Data shown -
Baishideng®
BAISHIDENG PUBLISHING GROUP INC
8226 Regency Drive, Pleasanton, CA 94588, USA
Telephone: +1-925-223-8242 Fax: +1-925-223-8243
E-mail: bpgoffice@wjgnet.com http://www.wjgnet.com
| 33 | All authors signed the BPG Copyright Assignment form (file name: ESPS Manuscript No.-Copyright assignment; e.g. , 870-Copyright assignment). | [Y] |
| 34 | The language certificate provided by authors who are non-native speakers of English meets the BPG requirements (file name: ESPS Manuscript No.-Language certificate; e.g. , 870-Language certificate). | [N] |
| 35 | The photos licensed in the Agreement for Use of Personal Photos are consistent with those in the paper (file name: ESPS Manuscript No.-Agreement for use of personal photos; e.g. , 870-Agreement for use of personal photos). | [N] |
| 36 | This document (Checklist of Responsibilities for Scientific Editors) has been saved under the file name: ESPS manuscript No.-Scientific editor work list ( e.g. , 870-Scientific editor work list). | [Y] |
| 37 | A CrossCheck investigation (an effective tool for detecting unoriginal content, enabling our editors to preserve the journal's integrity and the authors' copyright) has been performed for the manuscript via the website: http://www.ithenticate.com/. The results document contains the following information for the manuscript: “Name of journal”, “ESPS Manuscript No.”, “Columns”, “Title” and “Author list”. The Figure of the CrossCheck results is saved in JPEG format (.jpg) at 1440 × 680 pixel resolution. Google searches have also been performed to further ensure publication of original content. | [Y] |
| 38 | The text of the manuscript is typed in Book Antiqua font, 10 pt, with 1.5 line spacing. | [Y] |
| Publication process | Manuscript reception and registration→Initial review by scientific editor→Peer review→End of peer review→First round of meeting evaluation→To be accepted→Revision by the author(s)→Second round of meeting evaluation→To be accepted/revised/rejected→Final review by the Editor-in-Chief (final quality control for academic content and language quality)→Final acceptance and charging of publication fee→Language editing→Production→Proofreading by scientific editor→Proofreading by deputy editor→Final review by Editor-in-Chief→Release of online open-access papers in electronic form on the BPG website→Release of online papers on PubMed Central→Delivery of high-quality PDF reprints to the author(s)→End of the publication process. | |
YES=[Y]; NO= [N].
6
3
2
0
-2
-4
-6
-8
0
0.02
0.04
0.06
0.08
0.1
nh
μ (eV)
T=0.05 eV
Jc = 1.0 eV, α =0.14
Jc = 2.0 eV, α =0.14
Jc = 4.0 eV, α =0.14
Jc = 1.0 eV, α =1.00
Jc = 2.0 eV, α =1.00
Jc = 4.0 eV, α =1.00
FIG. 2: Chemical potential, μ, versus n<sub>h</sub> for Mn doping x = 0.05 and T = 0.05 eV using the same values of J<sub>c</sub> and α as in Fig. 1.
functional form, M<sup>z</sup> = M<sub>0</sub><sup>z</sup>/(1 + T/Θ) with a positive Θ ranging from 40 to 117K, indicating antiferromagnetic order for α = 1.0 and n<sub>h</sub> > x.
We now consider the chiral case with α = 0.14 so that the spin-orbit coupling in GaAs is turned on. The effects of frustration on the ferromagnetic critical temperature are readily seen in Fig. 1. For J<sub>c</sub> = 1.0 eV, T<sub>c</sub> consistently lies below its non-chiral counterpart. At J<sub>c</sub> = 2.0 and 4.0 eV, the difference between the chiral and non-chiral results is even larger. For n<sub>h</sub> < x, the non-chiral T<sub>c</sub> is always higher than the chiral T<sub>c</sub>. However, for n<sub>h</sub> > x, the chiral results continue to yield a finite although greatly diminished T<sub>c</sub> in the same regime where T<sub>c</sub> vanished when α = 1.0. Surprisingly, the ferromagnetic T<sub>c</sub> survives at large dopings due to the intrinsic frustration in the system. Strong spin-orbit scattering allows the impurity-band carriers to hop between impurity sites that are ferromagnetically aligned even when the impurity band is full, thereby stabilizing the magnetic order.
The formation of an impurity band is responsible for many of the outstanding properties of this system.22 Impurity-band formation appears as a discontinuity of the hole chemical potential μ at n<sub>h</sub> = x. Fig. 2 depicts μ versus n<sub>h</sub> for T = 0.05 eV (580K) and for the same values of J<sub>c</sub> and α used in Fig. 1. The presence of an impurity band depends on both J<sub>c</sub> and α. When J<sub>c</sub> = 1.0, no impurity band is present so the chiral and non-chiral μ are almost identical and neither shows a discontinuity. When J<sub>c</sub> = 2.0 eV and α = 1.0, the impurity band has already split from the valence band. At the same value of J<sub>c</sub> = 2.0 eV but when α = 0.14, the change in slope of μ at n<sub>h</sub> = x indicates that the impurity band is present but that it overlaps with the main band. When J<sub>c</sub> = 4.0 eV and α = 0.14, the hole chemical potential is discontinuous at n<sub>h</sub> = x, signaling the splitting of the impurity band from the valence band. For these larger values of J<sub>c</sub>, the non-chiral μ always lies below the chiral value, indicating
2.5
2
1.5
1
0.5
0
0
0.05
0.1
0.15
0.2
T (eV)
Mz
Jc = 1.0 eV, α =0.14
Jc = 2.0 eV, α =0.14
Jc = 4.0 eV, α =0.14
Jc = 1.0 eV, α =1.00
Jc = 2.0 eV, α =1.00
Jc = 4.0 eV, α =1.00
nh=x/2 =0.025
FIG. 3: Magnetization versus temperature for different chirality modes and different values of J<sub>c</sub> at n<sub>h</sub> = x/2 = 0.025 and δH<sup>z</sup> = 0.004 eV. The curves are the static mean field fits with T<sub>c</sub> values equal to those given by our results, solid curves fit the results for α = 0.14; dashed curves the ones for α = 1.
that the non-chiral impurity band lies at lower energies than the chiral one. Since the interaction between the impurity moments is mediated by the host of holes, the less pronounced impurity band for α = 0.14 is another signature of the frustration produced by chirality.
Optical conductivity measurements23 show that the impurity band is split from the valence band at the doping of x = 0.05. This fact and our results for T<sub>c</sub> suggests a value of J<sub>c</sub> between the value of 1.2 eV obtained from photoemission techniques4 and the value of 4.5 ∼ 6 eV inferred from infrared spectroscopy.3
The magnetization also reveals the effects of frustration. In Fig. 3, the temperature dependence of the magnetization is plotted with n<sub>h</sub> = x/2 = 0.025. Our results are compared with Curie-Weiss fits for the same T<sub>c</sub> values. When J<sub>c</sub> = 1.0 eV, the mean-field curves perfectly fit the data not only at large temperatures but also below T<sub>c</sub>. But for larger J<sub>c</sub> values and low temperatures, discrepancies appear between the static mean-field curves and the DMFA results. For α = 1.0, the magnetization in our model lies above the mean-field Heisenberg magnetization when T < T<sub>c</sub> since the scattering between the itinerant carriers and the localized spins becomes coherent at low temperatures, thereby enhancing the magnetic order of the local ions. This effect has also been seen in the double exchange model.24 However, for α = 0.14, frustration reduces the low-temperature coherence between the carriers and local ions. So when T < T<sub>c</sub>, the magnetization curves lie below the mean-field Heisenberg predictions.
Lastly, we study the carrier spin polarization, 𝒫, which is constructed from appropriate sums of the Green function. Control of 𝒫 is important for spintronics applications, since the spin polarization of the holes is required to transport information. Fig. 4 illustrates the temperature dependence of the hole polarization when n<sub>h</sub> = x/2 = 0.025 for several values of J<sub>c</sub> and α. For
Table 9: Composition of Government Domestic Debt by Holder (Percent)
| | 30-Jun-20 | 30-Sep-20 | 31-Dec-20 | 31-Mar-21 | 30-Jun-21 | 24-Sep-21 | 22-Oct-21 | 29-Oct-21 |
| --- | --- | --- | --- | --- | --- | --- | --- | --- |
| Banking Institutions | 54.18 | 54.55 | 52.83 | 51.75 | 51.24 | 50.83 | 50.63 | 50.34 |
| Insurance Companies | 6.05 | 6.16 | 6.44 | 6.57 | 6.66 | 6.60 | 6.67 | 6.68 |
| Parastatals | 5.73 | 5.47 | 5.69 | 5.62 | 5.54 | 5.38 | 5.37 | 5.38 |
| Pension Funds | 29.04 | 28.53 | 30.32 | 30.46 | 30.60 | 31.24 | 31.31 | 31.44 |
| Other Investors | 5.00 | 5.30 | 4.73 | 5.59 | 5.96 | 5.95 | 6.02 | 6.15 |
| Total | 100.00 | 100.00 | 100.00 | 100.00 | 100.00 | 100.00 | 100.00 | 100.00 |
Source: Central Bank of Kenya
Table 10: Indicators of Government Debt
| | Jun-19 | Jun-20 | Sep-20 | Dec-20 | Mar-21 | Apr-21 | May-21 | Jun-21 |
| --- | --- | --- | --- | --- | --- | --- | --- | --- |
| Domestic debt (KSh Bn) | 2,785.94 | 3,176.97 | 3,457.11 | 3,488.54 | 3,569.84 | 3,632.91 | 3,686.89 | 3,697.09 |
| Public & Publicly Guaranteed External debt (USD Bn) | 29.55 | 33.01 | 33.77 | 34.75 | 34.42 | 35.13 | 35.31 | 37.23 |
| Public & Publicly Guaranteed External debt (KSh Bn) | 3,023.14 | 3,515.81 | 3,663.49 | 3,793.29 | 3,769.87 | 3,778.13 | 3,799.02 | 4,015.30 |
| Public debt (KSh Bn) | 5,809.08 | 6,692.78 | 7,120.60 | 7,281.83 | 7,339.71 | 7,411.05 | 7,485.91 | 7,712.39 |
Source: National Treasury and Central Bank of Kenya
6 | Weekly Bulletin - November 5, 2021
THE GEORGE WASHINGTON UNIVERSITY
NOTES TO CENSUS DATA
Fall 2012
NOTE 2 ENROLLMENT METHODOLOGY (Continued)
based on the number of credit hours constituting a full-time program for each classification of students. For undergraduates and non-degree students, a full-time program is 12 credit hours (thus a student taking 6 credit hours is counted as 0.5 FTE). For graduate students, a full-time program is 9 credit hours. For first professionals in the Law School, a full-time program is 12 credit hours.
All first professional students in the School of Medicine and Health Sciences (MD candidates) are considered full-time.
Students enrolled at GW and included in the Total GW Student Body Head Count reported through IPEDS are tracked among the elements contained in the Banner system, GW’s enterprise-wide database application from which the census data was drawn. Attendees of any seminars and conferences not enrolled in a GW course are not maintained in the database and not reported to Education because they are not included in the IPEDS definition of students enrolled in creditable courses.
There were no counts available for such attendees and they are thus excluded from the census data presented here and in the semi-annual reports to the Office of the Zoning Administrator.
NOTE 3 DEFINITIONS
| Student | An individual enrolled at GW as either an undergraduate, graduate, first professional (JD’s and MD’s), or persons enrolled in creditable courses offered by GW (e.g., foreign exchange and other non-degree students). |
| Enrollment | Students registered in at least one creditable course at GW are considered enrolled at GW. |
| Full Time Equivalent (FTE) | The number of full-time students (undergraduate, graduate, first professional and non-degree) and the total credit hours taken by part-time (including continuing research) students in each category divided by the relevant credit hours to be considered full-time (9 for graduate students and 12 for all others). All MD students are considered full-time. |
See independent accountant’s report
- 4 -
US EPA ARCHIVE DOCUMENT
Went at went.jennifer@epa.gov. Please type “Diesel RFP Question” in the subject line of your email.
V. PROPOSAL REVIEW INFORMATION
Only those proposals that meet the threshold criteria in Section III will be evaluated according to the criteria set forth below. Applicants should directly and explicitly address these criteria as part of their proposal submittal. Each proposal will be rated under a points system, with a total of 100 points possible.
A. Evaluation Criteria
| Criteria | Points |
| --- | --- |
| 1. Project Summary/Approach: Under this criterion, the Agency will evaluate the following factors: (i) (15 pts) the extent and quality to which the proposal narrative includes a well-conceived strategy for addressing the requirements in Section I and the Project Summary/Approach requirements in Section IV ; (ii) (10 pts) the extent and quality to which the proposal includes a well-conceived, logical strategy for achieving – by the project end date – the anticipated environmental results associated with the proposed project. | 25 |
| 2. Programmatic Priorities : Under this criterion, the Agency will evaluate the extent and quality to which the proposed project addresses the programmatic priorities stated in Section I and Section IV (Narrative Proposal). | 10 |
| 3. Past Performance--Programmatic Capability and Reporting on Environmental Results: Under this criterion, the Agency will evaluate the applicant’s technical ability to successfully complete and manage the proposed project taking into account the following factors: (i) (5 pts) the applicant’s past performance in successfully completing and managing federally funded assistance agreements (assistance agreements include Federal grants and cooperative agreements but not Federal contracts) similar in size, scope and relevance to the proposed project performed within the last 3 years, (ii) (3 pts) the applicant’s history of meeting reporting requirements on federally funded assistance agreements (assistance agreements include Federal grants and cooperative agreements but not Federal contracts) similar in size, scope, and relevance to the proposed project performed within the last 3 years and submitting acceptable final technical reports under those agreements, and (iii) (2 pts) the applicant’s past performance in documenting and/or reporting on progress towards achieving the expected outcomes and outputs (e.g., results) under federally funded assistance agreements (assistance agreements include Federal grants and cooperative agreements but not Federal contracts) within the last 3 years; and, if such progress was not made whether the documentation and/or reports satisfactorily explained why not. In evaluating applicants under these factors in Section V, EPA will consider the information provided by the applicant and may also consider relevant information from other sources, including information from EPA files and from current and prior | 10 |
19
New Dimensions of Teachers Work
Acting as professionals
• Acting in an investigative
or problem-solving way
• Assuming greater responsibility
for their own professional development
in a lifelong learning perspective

Exercise aim -
Beginning at the line with "process. | |" and ending at the line with "functional form, M<sup>z</sup>", reproduce each line of the data above exactly, and add no other lines.

Answer section -
| Publication process | Manuscript reception and registration→Initial review by scientific editor→Peer review→End of peer review→First round of meeting evaluation→To be accepted→Revision by the author(s)→Second round of meeting evaluation→To be accepted/revised/rejected→Final review by the Editor-in-Chief (final quality control for academic content and language quality)→Final acceptance and charging of publication fee→Language editing→Production→Proofreading by scientific editor→Proofreading by deputy editor→Final review by Editor-in-Chief→Release of online open-access papers in electronic form on the BPG website→Release of online papers on PubMed Central→Delivery of high-quality PDF reprints to the author(s)→End of the publication process. | |
YES=[Y]; NO= [N].
6
3
2
0
-2
-4
-6
-8
0
0.02
0.04
0.06
0.08
0.1
nh
μ (eV)
T=0.05 eV
Jc = 1.0 eV, α =0.14
Jc = 2.0 eV, α =0.14
Jc = 4.0 eV, α =0.14
Jc = 1.0 eV, α =1.00
Jc = 2.0 eV, α =1.00
Jc = 4.0 eV, α =1.00
FIG. 2: Chemical potential, μ, versus n<sub>h</sub> for Mn doping x = 0.05 and T = 0.05 eV using the same values of J<sub>c</sub> and α as in Fig. 1.
functional form, M<sup>z</sup> = M<sub>0</sub><sup>z</sup>/(1 + T/Θ) with a positive Θ ranging from 40 to 117K, indicating antiferromagnetic order for α = 1.0 and n<sub>h</sub> > x.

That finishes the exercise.